Mohammed swipes the screen on his smartphone and zooms in on a street map showing a neighborhood in Aleppo.
"That's my house, that's where we lived," said the Syrian refugee in Germany, before his smile turns sad.
"This area belongs to the regime now." While fleeing with his family from the rockets and shells of Syria's brutal civil war, the modest home Mohammed built with his life savings on the outskirts of Aleppo was never far from his mind a tangible focus for the possibility of his eventual return.
But a new law allowing the Syrian government to seize homes for redevelopment has raised Mohammed's fears he'll never be able to realize that dream.

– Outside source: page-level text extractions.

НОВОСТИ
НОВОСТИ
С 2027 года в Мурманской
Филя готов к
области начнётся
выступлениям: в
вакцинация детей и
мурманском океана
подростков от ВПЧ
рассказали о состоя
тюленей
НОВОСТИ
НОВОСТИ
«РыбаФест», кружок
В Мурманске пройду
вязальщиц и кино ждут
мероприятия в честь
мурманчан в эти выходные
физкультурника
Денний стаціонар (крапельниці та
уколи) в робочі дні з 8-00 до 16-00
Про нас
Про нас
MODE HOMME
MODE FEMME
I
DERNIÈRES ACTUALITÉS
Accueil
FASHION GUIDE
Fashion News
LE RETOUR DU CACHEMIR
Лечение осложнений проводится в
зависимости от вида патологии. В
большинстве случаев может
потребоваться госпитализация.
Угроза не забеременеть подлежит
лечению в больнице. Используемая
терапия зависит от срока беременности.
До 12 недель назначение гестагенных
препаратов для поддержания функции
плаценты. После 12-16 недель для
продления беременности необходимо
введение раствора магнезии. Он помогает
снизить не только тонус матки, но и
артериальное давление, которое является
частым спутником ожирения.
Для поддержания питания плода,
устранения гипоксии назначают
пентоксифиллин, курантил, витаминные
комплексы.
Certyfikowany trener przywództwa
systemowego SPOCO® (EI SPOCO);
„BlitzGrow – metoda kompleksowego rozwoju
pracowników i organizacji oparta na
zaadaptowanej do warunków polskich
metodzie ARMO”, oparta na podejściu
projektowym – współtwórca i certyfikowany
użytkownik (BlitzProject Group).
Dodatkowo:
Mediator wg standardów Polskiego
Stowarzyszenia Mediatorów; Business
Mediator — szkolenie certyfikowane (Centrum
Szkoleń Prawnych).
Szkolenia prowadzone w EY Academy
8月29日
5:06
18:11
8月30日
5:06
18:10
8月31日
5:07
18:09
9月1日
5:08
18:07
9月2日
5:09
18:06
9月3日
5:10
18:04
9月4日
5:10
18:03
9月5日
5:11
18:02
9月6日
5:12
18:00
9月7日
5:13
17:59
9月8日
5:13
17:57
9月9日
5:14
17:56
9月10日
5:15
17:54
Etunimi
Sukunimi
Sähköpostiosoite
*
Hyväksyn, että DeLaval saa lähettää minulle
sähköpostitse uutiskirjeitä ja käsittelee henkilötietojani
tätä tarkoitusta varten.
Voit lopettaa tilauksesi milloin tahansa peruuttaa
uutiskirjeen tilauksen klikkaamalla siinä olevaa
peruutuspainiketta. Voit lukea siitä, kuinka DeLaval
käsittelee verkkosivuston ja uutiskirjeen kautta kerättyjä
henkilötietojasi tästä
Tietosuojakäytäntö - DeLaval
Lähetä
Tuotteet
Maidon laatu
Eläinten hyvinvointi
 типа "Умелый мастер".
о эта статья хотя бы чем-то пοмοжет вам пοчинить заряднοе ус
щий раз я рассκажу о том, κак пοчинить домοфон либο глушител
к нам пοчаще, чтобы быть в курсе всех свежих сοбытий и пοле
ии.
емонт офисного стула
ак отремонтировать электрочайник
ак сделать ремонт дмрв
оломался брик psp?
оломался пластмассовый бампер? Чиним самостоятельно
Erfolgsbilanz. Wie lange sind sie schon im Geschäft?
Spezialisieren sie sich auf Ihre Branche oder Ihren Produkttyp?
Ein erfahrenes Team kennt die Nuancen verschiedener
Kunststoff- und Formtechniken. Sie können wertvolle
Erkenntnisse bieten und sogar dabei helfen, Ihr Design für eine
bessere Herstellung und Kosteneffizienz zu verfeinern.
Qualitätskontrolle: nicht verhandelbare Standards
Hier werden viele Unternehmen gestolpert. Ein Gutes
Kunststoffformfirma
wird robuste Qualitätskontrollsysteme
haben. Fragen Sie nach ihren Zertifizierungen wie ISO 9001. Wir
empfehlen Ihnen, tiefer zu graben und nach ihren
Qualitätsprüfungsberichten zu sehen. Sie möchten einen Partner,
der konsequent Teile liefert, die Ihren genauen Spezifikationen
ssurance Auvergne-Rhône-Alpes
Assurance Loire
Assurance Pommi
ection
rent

In Europe, the move has caused concern that without the incentive of property to return to, many Syrians will decide to stay forever.
Some 800,000 Syrian refugees have streamed into Germany since the start of the 2011 civil war, according to government figures, and Germany has been counting on many to return home once the country is again safe.
The innocuously named Law No. 10, passed in April, empowers authorities to confiscate property without compensating the owners or giving them an opportunity to appeal.
The law has not yet gone into effect, but Chancellor Angela Merkel swiftly brought it up with Russian President Vladimir Putin during a meeting in May, urging him to use Moscow's influence with Syrian President Bashar Al-Assad to change it.
"This is bad news for all of those who want to return to Syria one day," Merkel told reporters after meeting Putin. "It would be a big barrier to return and it must be prevented."
The issue reached the UN Security Council in August, when Syria's ambassador to the UN, Bashar Jaafari, broke from his planned speech to assure members his government had provided a detailed explanation of the purpose and goals of Law No 10 that he said "clearly refutes all the doubts and fallacious claims."